Transcripts for the proliferative marker, proliferating cell nuclear antigen (Pcna), and the cell cycle inhibitor p21 (Cdkn1a) were not significantly altered in the Has2 siRNA group (Fig. 5). This suggested that Has2 knockdown did not affect proliferation or the cessation of proliferation necessary for myogenic differentiation. Of the four myogenic regulatory factors (MRFs) that control myogenic differentiation, only Myf6 (Herculin/MRF4) and Myod1 were significantly down-regulated by Has2 siRNA; Myog and Myf5 transcripts were not significantly altered. This coordinated down-regulation of a specific subset of MRFs (Myf6 and MyoD) is probably the result of loss of Has2-mediated hyaluronan synthesis and is consistent with the observation that Has2 knockdown inhibits myogenic differentiation.

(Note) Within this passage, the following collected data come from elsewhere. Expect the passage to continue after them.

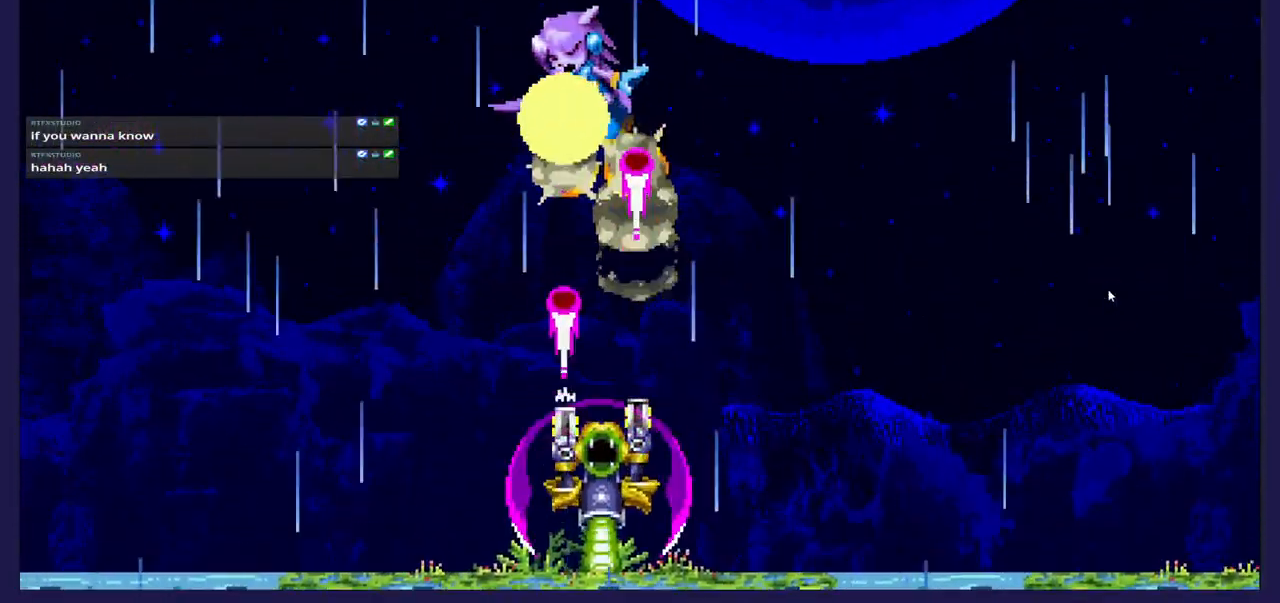
{"buttons": [], "left_stick": "center", "events": [[167, "DPAD_RIGHT", "up"]]}
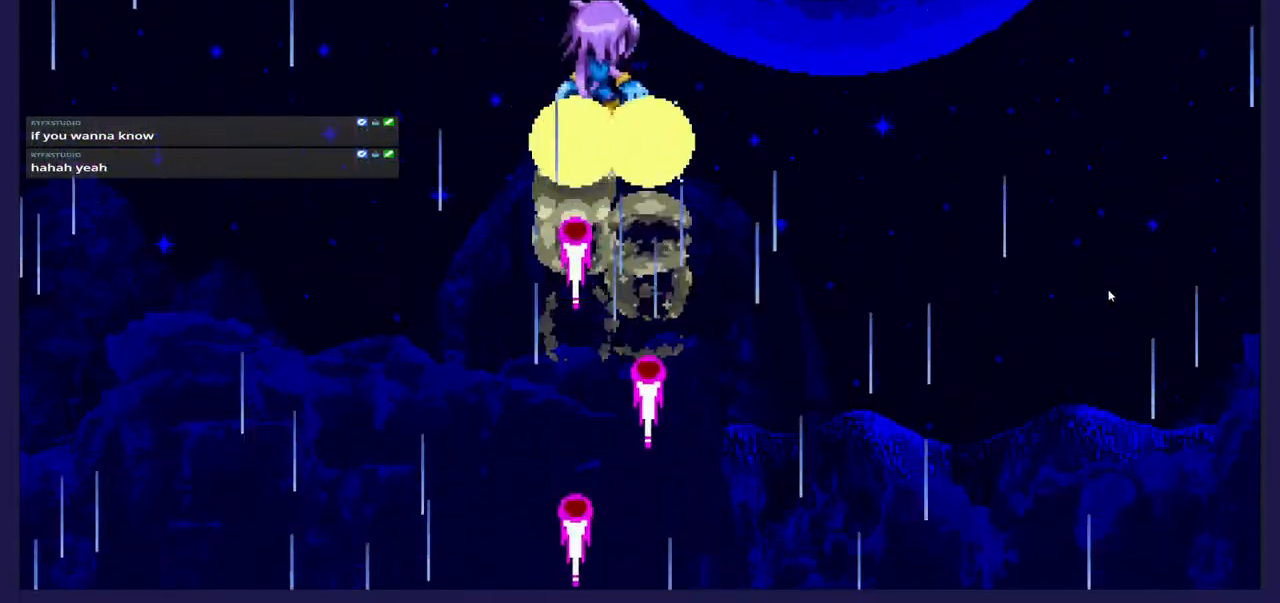
{"buttons": [], "left_stick": "center", "events": []}
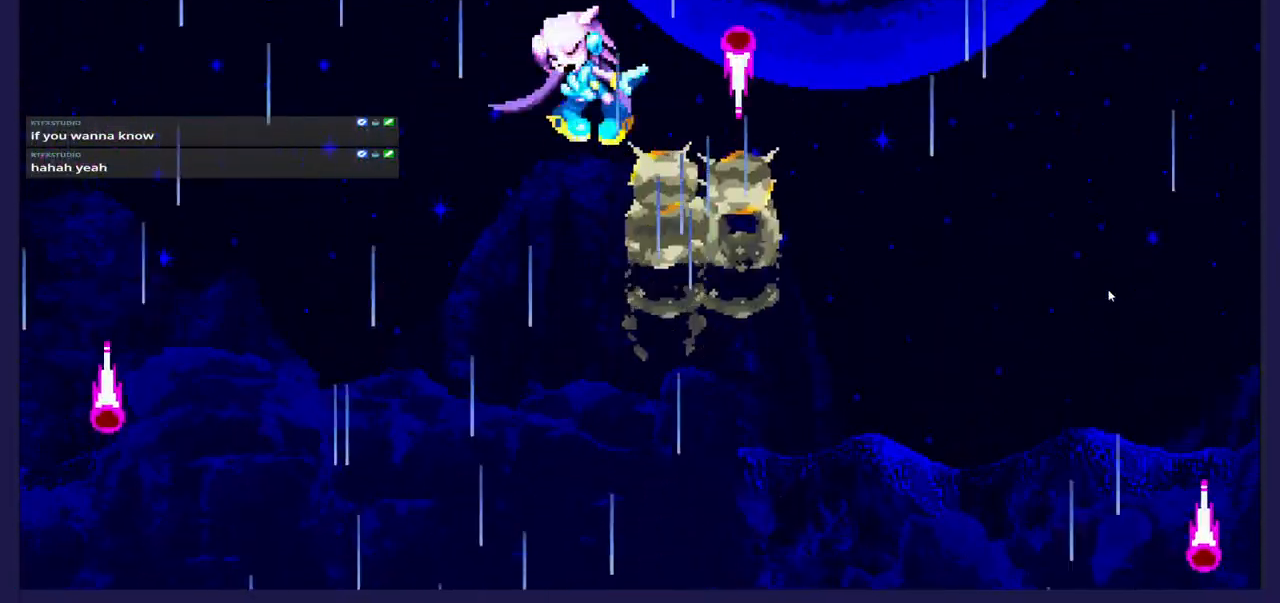
{"buttons": ["DPAD_RIGHT"], "left_stick": "center", "events": [[400, "DPAD_RIGHT", "down"]]}
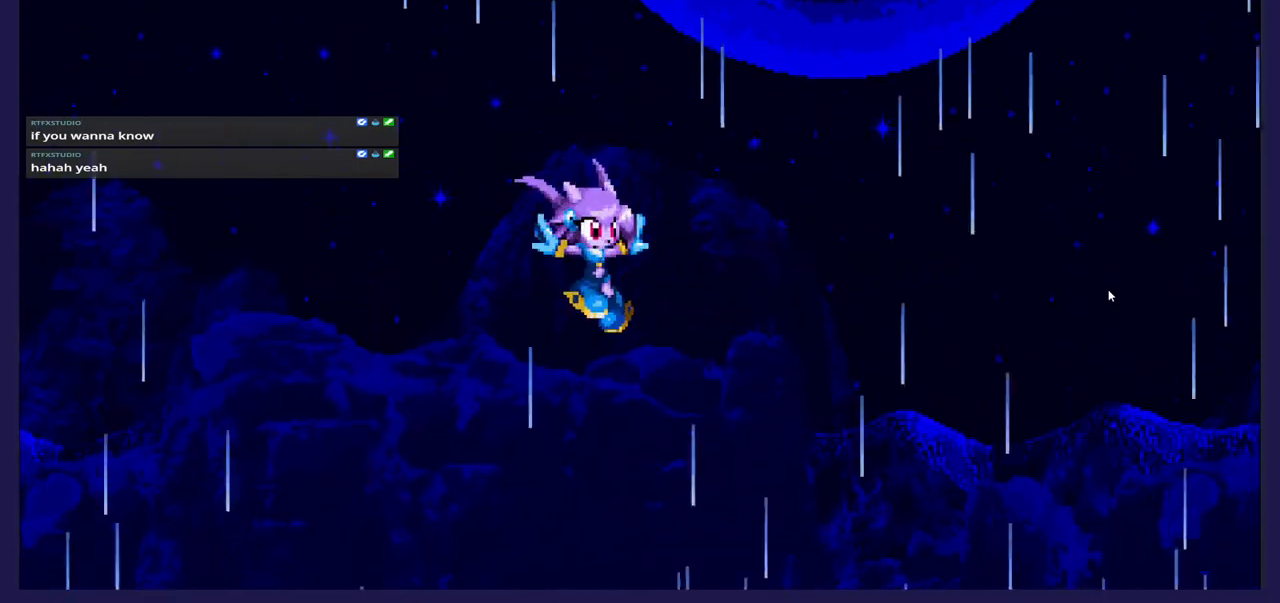
{"buttons": ["DPAD_RIGHT"], "left_stick": "center", "events": [[233, "X", "down"], [333, "DPAD_RIGHT", "up"], [383, "X", "up"], [467, "DPAD_RIGHT", "down"]]}
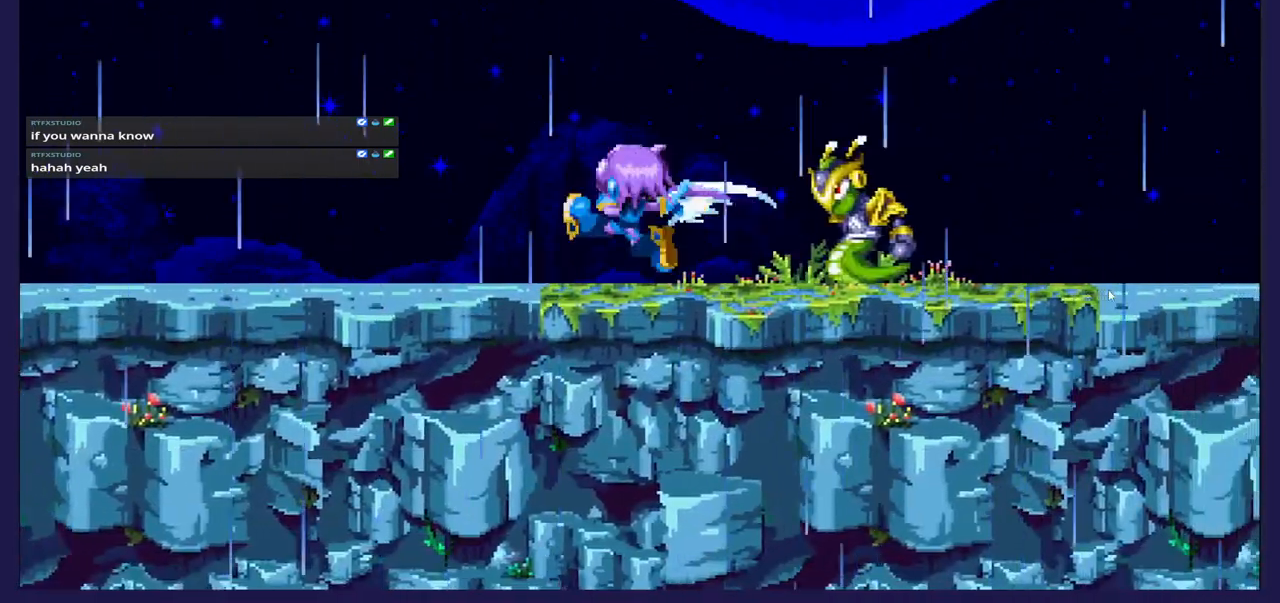
{"buttons": ["DPAD_LEFT"], "left_stick": "center", "events": [[83, "X", "down"], [217, "DPAD_RIGHT", "up"], [233, "X", "up"], [300, "X", "down"], [433, "DPAD_LEFT", "down"], [433, "X", "up"]]}
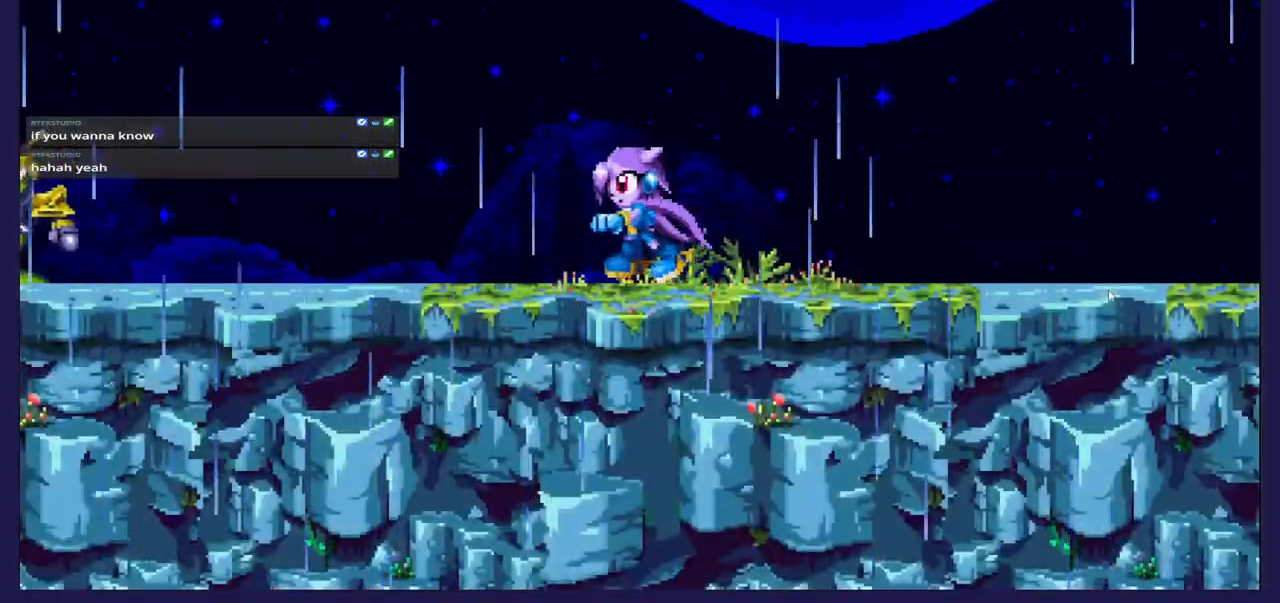
{"buttons": ["A", "DPAD_LEFT"], "left_stick": "center", "events": [[67, "DPAD_LEFT", "up"], [433, "DPAD_LEFT", "down"], [467, "A", "down"]]}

Because hyaluronan is an important part of the extracellular matrix, we also investigated how loss of Has2 and hyaluronan synthesis influenced extracellular matrix transcripts, including interstitial, basement membrane, and proteoglycan components. Although transcripts for the myofiber basement membrane protein laminin α-2 (Lama2) were not significantly changed with Has2 knockdown, the interstitial proteins collagen α-1 (Col1a1) and fibronectin (Fn1) were significantly up-regulated with Has2 knockdown at 0 and 12 h compared with control. Biglycan (Bgn) transcripts followed a similar trend, with significant up-regulation at 0, 12, and 24 h, and the other proteoglycans examined, versican (Vcan) and decorin (Dcn), followed a different trend, only significantly up-regulated at 12 and 24 h. Expression changes that were altered at 0 h relative to differentiation (72 h after siRNA transfection), Col1a1, Fn1, and Bgn, would appear to be the direct result of Has2 knockdown, whereas the changes in Vcan and Dcn expression, which only occurred after the initiation of differentiation, were probably the results of inhibited or delayed myogenesis and not an immediate response to Has2 and hyaluronan loss.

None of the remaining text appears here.